School fees have been soaring in the UAE — at more than twice the inflation rate — putting an extra burden on parents.
On average, private school fees range from approximately $9,500 to $32,600 annually, comparable to many international colleges. With the lowest annual salary in the UAE amounting to $13,000 and the middle-level annual salary being an average of $60,000, half of one’s living costs could go towards school fees.
There isn’t any sign of slowing down. In the 2023-24 academic year, private schools in Dubai can increase tuition fees up to 6-7%, according to the Knowledge and Human Development Authority (KHDA), the educational quality assurance and regulatory authority of the Government of Dubai.
“Kids are getting educated, but not enough to cover such extravagant fees,” says Serena, whose son is an FS2 student at a school in Dubai with a British curriculum.
This is the general mood of the parents of school-going children in the country.
Meanwhile, demand for schools continue to increase. In the GCC, schools are likely to increase from an estimated 34,081 schools in 2022 to 35,208 by 2027. This demand is especially significant with private schooling, anticipated to grow at a rate of 1.5% during the forecast period, according to the GCC Education Industry report.
“The demand for high-quality private education reflects parents’ desire to invest in their children’s future,” says Jonathan Bramley, Vice President of Communications at GEMS Education.
“Many parents switch to private provision because of challenges in the public schools, where teachers and resources are stretched.”

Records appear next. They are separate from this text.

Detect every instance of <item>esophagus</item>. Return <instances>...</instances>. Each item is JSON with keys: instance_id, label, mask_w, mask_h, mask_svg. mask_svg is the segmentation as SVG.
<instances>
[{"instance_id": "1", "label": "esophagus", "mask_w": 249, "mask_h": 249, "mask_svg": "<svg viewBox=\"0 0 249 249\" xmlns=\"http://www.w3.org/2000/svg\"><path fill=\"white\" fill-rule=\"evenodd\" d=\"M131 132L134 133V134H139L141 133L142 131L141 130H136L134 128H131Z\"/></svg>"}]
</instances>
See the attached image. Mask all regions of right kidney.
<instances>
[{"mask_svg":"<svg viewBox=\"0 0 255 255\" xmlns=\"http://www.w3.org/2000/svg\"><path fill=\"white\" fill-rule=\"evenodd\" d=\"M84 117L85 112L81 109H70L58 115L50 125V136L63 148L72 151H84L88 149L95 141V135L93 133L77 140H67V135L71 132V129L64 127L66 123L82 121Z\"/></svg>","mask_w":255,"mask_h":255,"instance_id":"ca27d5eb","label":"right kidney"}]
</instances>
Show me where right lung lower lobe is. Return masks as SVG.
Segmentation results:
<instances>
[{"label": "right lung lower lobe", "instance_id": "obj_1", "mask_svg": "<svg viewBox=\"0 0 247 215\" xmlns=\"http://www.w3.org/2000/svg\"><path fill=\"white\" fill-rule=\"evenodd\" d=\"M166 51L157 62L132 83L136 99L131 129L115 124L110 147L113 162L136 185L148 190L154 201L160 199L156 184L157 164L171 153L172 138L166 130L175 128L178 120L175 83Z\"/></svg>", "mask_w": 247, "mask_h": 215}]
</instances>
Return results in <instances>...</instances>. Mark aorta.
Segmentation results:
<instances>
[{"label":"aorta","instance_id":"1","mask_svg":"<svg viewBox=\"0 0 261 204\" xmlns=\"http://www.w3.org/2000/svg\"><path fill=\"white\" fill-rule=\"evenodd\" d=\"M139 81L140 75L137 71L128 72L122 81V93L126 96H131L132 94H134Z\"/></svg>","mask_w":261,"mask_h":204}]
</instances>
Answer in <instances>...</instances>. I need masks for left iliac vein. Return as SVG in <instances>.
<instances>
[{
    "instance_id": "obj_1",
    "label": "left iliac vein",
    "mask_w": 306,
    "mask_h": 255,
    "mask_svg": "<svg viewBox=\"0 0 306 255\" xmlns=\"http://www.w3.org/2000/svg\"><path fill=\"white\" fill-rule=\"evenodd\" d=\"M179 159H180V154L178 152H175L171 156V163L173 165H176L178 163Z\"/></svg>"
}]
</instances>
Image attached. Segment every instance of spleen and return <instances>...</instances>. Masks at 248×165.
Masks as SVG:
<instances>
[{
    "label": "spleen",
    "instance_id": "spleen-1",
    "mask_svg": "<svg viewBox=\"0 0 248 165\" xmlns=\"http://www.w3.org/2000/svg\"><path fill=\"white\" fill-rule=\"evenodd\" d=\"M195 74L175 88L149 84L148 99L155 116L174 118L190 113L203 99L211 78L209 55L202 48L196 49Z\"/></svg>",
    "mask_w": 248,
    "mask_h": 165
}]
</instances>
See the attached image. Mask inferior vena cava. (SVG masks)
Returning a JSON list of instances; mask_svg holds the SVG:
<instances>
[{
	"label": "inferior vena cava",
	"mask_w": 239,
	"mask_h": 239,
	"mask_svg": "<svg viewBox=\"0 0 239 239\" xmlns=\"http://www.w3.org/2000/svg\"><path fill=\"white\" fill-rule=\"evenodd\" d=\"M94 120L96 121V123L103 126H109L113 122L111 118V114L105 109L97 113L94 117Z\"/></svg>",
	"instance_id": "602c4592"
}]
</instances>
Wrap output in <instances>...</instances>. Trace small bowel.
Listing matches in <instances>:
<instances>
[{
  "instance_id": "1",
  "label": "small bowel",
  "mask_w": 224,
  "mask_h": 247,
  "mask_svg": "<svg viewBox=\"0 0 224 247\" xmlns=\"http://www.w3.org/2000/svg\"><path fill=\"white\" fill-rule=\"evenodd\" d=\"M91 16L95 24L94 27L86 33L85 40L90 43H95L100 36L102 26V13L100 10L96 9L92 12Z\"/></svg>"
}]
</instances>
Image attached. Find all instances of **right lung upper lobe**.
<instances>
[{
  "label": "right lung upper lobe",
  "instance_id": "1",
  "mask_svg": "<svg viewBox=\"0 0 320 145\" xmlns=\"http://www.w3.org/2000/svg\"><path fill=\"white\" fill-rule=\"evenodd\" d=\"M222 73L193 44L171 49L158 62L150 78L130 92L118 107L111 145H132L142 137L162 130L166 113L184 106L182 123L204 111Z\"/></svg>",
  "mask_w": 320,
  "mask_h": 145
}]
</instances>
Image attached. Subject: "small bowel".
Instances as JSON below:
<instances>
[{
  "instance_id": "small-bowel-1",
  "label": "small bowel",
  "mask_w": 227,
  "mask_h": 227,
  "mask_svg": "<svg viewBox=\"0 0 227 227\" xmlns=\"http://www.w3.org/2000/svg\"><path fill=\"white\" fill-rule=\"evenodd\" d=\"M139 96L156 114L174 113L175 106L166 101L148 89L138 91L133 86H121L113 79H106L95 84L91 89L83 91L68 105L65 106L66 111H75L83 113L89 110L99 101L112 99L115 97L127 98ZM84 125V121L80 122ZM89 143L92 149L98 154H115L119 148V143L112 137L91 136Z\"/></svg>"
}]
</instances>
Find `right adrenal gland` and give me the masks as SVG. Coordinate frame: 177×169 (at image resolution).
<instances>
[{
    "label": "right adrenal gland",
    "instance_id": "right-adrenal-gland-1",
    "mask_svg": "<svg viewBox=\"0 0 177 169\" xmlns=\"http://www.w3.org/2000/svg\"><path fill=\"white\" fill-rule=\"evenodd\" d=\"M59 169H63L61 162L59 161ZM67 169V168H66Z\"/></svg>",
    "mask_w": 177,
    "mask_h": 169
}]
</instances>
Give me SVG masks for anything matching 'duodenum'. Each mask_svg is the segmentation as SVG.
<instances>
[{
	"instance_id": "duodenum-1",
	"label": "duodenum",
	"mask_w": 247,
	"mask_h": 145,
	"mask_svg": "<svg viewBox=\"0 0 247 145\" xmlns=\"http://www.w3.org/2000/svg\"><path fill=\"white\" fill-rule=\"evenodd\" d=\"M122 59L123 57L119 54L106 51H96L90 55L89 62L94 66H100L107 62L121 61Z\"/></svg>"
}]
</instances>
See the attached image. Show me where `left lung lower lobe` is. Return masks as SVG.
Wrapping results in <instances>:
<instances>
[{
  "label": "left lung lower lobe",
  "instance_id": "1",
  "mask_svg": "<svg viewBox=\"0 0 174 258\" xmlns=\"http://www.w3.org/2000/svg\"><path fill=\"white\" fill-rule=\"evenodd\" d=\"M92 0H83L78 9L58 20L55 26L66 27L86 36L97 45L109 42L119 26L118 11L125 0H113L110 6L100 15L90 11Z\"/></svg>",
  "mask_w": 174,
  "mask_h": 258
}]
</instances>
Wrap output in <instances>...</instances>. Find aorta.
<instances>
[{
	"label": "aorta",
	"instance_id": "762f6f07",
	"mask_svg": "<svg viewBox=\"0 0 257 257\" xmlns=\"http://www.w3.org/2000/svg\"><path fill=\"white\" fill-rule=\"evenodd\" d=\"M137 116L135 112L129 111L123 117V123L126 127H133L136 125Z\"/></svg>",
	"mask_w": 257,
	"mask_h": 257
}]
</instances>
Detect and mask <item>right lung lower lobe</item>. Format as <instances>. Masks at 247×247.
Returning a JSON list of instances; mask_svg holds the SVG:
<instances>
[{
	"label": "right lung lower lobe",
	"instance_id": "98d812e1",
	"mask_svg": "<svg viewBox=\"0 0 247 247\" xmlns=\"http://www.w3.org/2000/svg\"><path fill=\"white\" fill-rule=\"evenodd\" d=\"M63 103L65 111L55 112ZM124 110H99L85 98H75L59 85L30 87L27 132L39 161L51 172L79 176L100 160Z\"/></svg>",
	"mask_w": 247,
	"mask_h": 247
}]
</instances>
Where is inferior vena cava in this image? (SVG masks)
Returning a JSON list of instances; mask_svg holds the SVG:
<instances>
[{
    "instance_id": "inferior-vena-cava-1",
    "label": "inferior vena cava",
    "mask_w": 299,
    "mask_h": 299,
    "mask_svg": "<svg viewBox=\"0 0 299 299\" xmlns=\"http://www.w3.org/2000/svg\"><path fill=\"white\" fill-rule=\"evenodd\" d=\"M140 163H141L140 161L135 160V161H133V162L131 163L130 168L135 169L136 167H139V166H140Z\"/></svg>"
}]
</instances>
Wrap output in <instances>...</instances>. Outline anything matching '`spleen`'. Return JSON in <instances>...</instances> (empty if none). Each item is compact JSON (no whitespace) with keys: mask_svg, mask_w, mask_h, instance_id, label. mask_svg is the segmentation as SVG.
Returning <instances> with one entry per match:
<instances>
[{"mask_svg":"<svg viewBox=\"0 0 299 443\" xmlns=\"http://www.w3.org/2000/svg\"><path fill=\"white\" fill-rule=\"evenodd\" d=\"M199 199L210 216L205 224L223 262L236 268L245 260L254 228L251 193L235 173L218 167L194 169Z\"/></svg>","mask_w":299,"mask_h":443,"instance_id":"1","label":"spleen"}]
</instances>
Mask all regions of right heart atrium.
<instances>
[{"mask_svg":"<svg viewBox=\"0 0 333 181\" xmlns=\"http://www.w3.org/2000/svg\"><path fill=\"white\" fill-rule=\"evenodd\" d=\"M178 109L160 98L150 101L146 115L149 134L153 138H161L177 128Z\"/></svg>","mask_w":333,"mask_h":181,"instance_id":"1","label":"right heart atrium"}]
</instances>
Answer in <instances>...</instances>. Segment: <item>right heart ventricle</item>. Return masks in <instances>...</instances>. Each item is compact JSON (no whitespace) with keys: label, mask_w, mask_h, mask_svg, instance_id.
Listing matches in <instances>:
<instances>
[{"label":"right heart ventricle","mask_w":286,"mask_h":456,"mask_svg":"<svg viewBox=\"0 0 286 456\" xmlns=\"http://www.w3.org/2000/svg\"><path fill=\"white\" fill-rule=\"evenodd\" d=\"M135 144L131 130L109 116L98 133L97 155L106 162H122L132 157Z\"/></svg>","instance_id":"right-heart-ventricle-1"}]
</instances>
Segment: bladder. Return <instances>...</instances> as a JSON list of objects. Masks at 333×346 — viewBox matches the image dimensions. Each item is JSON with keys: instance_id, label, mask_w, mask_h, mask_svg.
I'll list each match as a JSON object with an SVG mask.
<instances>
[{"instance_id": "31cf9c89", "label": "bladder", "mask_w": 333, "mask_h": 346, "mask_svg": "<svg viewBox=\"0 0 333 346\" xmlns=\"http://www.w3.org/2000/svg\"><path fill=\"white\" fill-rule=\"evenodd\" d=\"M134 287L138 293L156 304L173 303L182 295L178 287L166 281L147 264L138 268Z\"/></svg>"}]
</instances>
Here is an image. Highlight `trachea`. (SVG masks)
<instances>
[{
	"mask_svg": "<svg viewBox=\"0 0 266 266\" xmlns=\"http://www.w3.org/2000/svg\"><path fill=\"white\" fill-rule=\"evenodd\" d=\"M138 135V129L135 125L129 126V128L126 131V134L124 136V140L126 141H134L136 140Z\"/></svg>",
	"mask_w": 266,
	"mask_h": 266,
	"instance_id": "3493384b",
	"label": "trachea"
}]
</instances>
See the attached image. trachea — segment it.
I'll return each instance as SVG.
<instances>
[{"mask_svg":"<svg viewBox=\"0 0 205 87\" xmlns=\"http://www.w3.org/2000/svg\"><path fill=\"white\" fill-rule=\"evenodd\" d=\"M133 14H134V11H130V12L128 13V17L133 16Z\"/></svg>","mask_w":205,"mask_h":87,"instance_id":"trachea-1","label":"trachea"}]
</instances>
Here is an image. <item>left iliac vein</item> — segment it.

Krishna Dhanak, Managing Director at Alpen Capital, says another factor for the rising demand for private schools is the increasingly diverse population in the region, resulting in several curricula such as British, American, Indian, International Baccalaureate (IB), Canadian, French, and German gaining prominence.
“These curricula are sought after by expatriates and locals alike to keep pace with the expanding societal demands and prepare for career opportunities,” adds Dhanak.
INVESTING IN TECHNOLOGY
In the competitive education sector, schools face high operational costs and a shortage of teaching talent. Integrating edtech platforms also adds a cost to tuition fees.
“GEMS has invested heavily in technology to ensure our students enjoy the latest classroom tools available to augment the most important resource of all our classroom teachers,” says Bramley about the proportion of fees allocated towards adopting technology in the classroom.
This is paradoxical in theory for most parents. “If tuition fees are supposed to be for their education, then why are we paying extra for the e-learning sites where our kids spend most of their time with our help? Lately it seems we are doing most of the work,” says Serena.
After the pandemic, few private school operators began providing discounts and incentives on school fees, and some offered personalized payment plans and deferment of fees to combat the fall in enrolments. This impacted profitability, straining revenues and derailing the expansion strategy for the operators.
“Our fees vary widely across our 42 schools in the UAE. Our most affordable school starts at considerably less than $272 a month in Grade 1,” says Bramley. “Our fees are competitive rather than high.”
The UAE, Bramley adds, has a healthy, competitive private education sector with high-quality private schools to suit all budgets.
“We think the value for money parents receive here is exceptional, especially relative to students’ outcomes.”
Although, Serena disagrees. “My highest expense is the school fees, which include tuition, uniform, book and supplies, e-learning site, transportation, and app fees.”
She also questions fees parents pay for school supplies and books, as kids are given projects to work on that require an extraneous expense. “Parents are constantly running errands for supplies required to complete the projects, and we are paying almost $250 per term extra for this. It’s unfair.”
It’s a no-win situation.
REGULATION OF FEES
School operators say various factors like economic conditions, curriculum, infrastructure facilities, and quality of offerings drive tuition fees.
Operational finances must be considered, especially hiring and retaining human capital, one of the sector’s major challenges.
In the UAE, regulatory authorities, such as KHDA and ADEK, are responsible for approving fee ranges for new schools and reviewing schools to set a range and guidelines in which fees can be modulated per school based on their rating.
“Where appropriate, the authorities have also intervened and regulated fee increases, as witnessed over the last few years. Along with such governance, the market demand and supply dynamic strongly determine tuition fees,” says Dhanak.
This year, school operators were able to increase fees by between 2-4% after 2019.
“Like everyone else in the country, we also face rising costs. Our rent, utilities, medical insurance, technology expenses, and all other costs increased yearly. We also need to reinvest in buildings and facilities each year, and this is an expense that is also inflating,” says Bramley.
He adds that the largest expense is teachers’ salaries. “Competitive teacher salaries that keep up with inflation are vital.”
High costs on parents and schools aside, Dhanak says education in the UAE offers a multicultural atmosphere and world-class infrastructure, which will keep the influx of students coming into private schools.
*Names are changed on the parents’ request. KHDA did not respond to the Fast Company Middle East’s request for comment on time.